As far as protestant acceptance of divorce, it just depends what you want to believe. I’ve read books that condem it for any reason, allow it only for adultury, and so on. That’s one of the reasons I became Catholic…I didn’t know who’s interpretation was the right one, yet everyone of them claimed to be biblical. The bottom line is that no sin is too great to be forgiven. If God forgives someone for a failed marriage, then it seemed sensible that I should too.
I know I’ll need to find a Priest to discuss this matter with in more detail. But in the mean time;
My wife was married and committed adultery, but then she repented and tried hard to make her marriage work.
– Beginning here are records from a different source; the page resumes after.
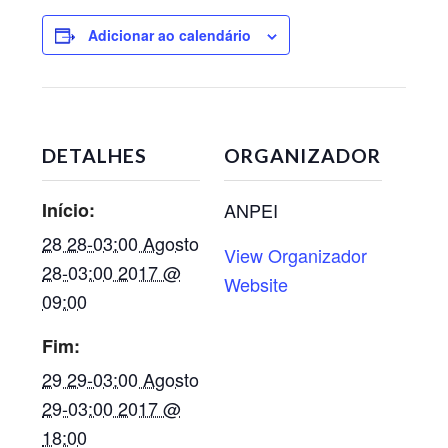
Adicionar ao calendário
DETALHES
ORGANIZADOR
Início:
ANPEI
28 28-03:00 Agosto
View Organizador
28-03:00 2017 @
Website
09:00
Fim:
29 29-03:00 Agosto
29-03:00 2017 @
18:00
Eventually, she was forced to get a divorce. She has suffered from her past sin, and has come to forgive herself and accept God’s forgiveness for her failed marriage. (that’s how protestants handle sin)
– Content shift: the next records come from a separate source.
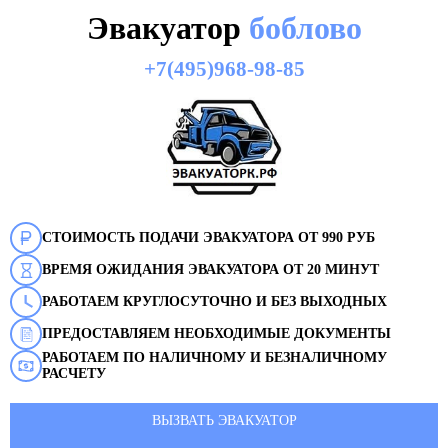
Эвакуатор
боблово
+7(495)968-98-85
СТОИМОСТЬ ПОДАЧИ ЭВАКУАТОРА ОТ 990 РУБ
ВРЕМЯ ОЖИДАНИЯ ЭВАКУАТОРА ОТ 20 МИНУТ
РАБОТАЕМ КРУГЛОСУТОЧНО И БЕЗ ВЫХОДНЫХ
ПРЕДОСТАВЛЯЕМ НЕОБХОДИМЫЕ ДОКУМЕНТЫ
РАБОТАЕМ ПО НАЛИЧНОМУ И БЕЗНАЛИЧНОМУ
РАСЧЕТУ
ВЫЗВАТЬ ЭВАКУАТОР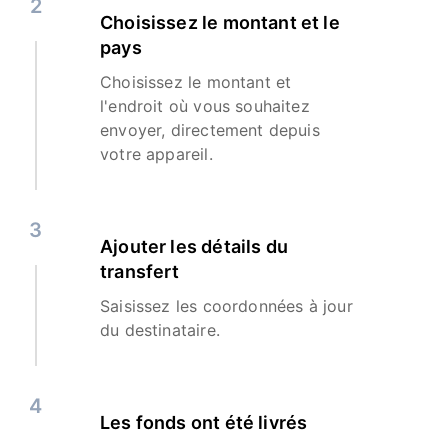
2
Choisissez le montant et le
pays
Choisissez le montant et
l'endroit où vous souhaitez
envoyer, directement depuis
votre appareil.
3
Ajouter les détails du
transfert
Saisissez les coordonnées à jour
du destinataire.
4
Les fonds ont été livrés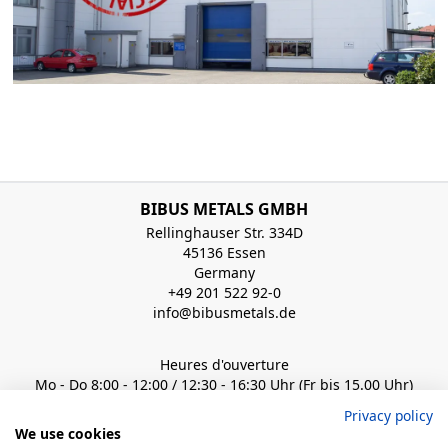
BIBUS METALS GMBH
Rellinghauser Str. 334D
45136 Essen
Germany
+49 201 522 92-0
info@bibusmetals.de
Heures d'ouverture
Mo - Do 8:00 - 12:00 / 12:30 - 16:30 Uhr (Fr bis 15.00 Uhr)
Privacy policy
QUICK LINKS
We use cookies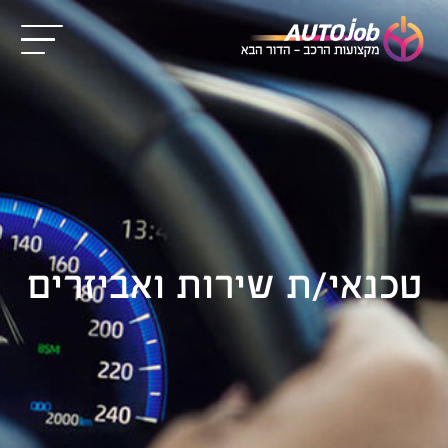
טכנאי/ת שירות ואביזרים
I met her a few years after her divorce. As a protestant I had no real problem with her divorce. It was a past sin that had been resolved and I felt that it would be wrong to hold her past against her. Neither of us was making a decision against our conscience.
After I became Catholic, I started to look at the sacrament of marriage more closely and started to wonder how my marriage fits into all this.
I agree about a comment that the Priest should have been more concerned about it, but I got the impression that I didn’t need to worry about her past marriage. The fact is, even Priests make mistakes and sometimes teach us incorrectly about the Church’s teaching. It seems like there’s a lot of cleanup to do before I can clear the slate in my life and feel that I’m truly living free of sin. Most people can just go to confession and start from scratch. I feel as if my life is stained until my wife and I have a valid marriage. But what if I find out that our marriage is invalid and can’t be rectified because of something she did in her past? Is it possible that the only way I can truly live holy would be to tell my wife we can no longer sleep together because of her previous marriage? I suspect she would not understand.
Sorry to express so much here. But it helps to get my thoughts out to people who can pray and share their thoughts. Thank you.